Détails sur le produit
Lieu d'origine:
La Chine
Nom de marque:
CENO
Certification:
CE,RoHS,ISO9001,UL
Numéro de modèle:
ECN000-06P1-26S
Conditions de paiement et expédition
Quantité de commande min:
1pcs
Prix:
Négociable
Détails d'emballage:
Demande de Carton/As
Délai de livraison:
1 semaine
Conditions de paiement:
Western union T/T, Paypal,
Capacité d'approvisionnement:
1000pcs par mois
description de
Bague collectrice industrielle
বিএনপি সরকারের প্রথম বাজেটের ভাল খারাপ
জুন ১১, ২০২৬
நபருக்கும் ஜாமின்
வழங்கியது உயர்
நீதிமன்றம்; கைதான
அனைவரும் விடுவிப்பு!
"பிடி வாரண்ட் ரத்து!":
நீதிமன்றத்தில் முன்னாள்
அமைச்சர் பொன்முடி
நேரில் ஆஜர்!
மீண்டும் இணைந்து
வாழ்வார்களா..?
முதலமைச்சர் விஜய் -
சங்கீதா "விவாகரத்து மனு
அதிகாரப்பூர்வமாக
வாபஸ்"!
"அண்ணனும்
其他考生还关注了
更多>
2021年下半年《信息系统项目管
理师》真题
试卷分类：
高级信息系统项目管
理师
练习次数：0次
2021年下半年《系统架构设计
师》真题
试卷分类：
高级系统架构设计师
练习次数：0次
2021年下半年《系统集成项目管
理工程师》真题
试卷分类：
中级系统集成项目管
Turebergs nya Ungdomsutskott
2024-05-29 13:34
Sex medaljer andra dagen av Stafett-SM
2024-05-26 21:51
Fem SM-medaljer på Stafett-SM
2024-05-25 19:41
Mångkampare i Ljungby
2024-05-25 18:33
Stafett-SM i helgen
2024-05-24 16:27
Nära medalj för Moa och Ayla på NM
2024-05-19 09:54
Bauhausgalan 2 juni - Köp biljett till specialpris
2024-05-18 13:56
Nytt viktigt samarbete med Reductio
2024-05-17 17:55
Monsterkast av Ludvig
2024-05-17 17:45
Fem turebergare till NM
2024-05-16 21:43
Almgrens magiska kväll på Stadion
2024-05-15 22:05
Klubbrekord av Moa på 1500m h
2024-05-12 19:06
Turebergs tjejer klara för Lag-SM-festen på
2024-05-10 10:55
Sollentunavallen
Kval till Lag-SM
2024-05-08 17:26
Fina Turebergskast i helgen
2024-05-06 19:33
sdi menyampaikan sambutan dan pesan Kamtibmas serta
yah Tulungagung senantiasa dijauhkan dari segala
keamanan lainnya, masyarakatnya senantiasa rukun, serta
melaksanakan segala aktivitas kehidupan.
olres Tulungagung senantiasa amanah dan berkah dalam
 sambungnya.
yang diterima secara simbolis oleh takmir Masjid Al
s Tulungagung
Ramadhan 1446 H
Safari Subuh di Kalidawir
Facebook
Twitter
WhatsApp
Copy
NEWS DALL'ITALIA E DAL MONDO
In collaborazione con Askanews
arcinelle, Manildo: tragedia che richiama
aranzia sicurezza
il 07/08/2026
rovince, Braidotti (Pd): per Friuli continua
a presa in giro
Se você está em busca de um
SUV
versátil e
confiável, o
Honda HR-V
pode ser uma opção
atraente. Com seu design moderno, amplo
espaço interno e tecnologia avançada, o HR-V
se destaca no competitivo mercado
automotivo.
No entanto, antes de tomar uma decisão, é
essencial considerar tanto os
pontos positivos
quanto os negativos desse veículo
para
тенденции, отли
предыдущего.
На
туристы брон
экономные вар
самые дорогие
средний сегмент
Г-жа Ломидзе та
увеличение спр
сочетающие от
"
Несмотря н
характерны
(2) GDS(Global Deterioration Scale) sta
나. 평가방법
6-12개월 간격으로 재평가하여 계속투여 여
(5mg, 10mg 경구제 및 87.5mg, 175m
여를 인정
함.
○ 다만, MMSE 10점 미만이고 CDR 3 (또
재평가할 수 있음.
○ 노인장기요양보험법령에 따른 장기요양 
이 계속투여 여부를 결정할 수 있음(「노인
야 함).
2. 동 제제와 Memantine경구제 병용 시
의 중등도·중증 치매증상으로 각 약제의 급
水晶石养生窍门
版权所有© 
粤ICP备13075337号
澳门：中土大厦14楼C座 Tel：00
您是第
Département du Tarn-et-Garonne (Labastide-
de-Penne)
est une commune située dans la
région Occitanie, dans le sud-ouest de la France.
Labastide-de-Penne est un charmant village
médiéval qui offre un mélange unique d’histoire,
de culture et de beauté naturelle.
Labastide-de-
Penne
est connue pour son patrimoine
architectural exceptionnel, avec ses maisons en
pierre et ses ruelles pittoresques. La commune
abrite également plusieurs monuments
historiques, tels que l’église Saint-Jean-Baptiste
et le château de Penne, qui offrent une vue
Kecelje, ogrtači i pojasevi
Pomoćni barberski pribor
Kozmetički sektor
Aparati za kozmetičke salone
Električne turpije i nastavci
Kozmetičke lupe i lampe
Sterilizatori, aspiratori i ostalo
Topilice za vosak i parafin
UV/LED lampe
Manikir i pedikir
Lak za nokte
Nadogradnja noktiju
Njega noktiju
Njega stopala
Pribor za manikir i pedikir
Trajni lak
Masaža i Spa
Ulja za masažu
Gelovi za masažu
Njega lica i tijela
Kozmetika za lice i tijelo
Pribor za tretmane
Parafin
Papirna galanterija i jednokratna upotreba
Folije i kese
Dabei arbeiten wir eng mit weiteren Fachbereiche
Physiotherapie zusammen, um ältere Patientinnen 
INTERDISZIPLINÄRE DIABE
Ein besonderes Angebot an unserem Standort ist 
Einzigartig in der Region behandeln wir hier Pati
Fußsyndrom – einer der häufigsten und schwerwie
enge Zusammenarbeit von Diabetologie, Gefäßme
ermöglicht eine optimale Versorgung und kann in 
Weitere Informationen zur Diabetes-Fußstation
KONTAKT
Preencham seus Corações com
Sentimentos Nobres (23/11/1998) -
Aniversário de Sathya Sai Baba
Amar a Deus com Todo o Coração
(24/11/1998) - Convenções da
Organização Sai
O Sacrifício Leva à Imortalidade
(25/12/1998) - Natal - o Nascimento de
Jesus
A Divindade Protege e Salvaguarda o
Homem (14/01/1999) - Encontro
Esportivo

### [Required work]
Print every line of the listing shown above, exactly.

### [Solution to this task]
Détails sur le produit
Lieu d'origine:
La Chine
Nom de marque:
CENO
Certification:
CE,RoHS,ISO9001,UL
Numéro de modèle:
ECN000-06P1-26S
Conditions de paiement et expédition
Quantité de commande min:
1pcs
Prix:
Négociable
Détails d'emballage:
Demande de Carton/As
Délai de livraison:
1 semaine
Conditions de paiement:
Western union T/T, Paypal,
Capacité d'approvisionnement:
1000pcs par mois
description de
Bague collectrice industrielle
বিএনপি সরকারের প্রথম বাজেটের ভাল খারাপ
জুন ১১, ২০২৬
நபருக்கும் ஜாமின்
வழங்கியது உயர்
நீதிமன்றம்; கைதான
அனைவரும் விடுவிப்பு!
"பிடி வாரண்ட் ரத்து!":
நீதிமன்றத்தில் முன்னாள்
அமைச்சர் பொன்முடி
நேரில் ஆஜர்!
மீண்டும் இணைந்து
வாழ்வார்களா..?
முதலமைச்சர் விஜய் -
சங்கீதா "விவாகரத்து மனு
அதிகாரப்பூர்வமாக
வாபஸ்"!
"அண்ணனும்
其他考生还关注了
更多>
2021年下半年《信息系统项目管
理师》真题
试卷分类：
高级信息系统项目管
理师
练习次数：0次
2021年下半年《系统架构设计
师》真题
试卷分类：
高级系统架构设计师
练习次数：0次
2021年下半年《系统集成项目管
理工程师》真题
试卷分类：
中级系统集成项目管
Turebergs nya Ungdomsutskott
2024-05-29 13:34
Sex medaljer andra dagen av Stafett-SM
2024-05-26 21:51
Fem SM-medaljer på Stafett-SM
2024-05-25 19:41
Mångkampare i Ljungby
2024-05-25 18:33
Stafett-SM i helgen
2024-05-24 16:27
Nära medalj för Moa och Ayla på NM
2024-05-19 09:54
Bauhausgalan 2 juni - Köp biljett till specialpris
2024-05-18 13:56
Nytt viktigt samarbete med Reductio
2024-05-17 17:55
Monsterkast av Ludvig
2024-05-17 17:45
Fem turebergare till NM
2024-05-16 21:43
Almgrens magiska kväll på Stadion
2024-05-15 22:05
Klubbrekord av Moa på 1500m h
2024-05-12 19:06
Turebergs tjejer klara för Lag-SM-festen på
2024-05-10 10:55
Sollentunavallen
Kval till Lag-SM
2024-05-08 17:26
Fina Turebergskast i helgen
2024-05-06 19:33
sdi menyampaikan sambutan dan pesan Kamtibmas serta
yah Tulungagung senantiasa dijauhkan dari segala
keamanan lainnya, masyarakatnya senantiasa rukun, serta
melaksanakan segala aktivitas kehidupan.
olres Tulungagung senantiasa amanah dan berkah dalam
 sambungnya.
yang diterima secara simbolis oleh takmir Masjid Al
s Tulungagung
Ramadhan 1446 H
Safari Subuh di Kalidawir
Facebook
Twitter
WhatsApp
Copy
NEWS DALL'ITALIA E DAL MONDO
In collaborazione con Askanews
arcinelle, Manildo: tragedia che richiama
aranzia sicurezza
il 07/08/2026
rovince, Braidotti (Pd): per Friuli continua
a presa in giro
Se você está em busca de um
SUV
versátil e
confiável, o
Honda HR-V
pode ser uma opção
atraente. Com seu design moderno, amplo
espaço interno e tecnologia avançada, o HR-V
se destaca no competitivo mercado
automotivo.
No entanto, antes de tomar uma decisão, é
essencial considerar tanto os
pontos positivos
quanto os negativos desse veículo
para
тенденции, отли
предыдущего.
На
туристы брон
экономные вар
самые дорогие
средний сегмент
Г-жа Ломидзе та
увеличение спр
сочетающие от
"
Несмотря н
характерны
(2) GDS(Global Deterioration Scale) sta
나. 평가방법
6-12개월 간격으로 재평가하여 계속투여 여
(5mg, 10mg 경구제 및 87.5mg, 175m
여를 인정
함.
○ 다만, MMSE 10점 미만이고 CDR 3 (또
재평가할 수 있음.
○ 노인장기요양보험법령에 따른 장기요양 
이 계속투여 여부를 결정할 수 있음(「노인
야 함).
2. 동 제제와 Memantine경구제 병용 시
의 중등도·중증 치매증상으로 각 약제의 급
水晶石养生窍门
版权所有© 
粤ICP备13075337号
澳门：中土大厦14楼C座 Tel：00
您是第
Département du Tarn-et-Garonne (Labastide-
de-Penne)
est une commune située dans la
région Occitanie, dans le sud-ouest de la France.
Labastide-de-Penne est un charmant village
médiéval qui offre un mélange unique d’histoire,
de culture et de beauté naturelle.
Labastide-de-
Penne
est connue pour son patrimoine
architectural exceptionnel, avec ses maisons en
pierre et ses ruelles pittoresques. La commune
abrite également plusieurs monuments
historiques, tels que l’église Saint-Jean-Baptiste
et le château de Penne, qui offrent une vue
Kecelje, ogrtači i pojasevi
Pomoćni barberski pribor
Kozmetički sektor
Aparati za kozmetičke salone
Električne turpije i nastavci
Kozmetičke lupe i lampe
Sterilizatori, aspiratori i ostalo
Topilice za vosak i parafin
UV/LED lampe
Manikir i pedikir
Lak za nokte
Nadogradnja noktiju
Njega noktiju
Njega stopala
Pribor za manikir i pedikir
Trajni lak
Masaža i Spa
Ulja za masažu
Gelovi za masažu
Njega lica i tijela
Kozmetika za lice i tijelo
Pribor za tretmane
Parafin
Papirna galanterija i jednokratna upotreba
Folije i kese
Dabei arbeiten wir eng mit weiteren Fachbereiche
Physiotherapie zusammen, um ältere Patientinnen 
INTERDISZIPLINÄRE DIABE
Ein besonderes Angebot an unserem Standort ist 
Einzigartig in der Region behandeln wir hier Pati
Fußsyndrom – einer der häufigsten und schwerwie
enge Zusammenarbeit von Diabetologie, Gefäßme
ermöglicht eine optimale Versorgung und kann in 
Weitere Informationen zur Diabetes-Fußstation
KONTAKT
Preencham seus Corações com
Sentimentos Nobres (23/11/1998) -
Aniversário de Sathya Sai Baba
Amar a Deus com Todo o Coração
(24/11/1998) - Convenções da
Organização Sai
O Sacrifício Leva à Imortalidade
(25/12/1998) - Natal - o Nascimento de
Jesus
A Divindade Protege e Salvaguarda o
Homem (14/01/1999) - Encontro
Esportivo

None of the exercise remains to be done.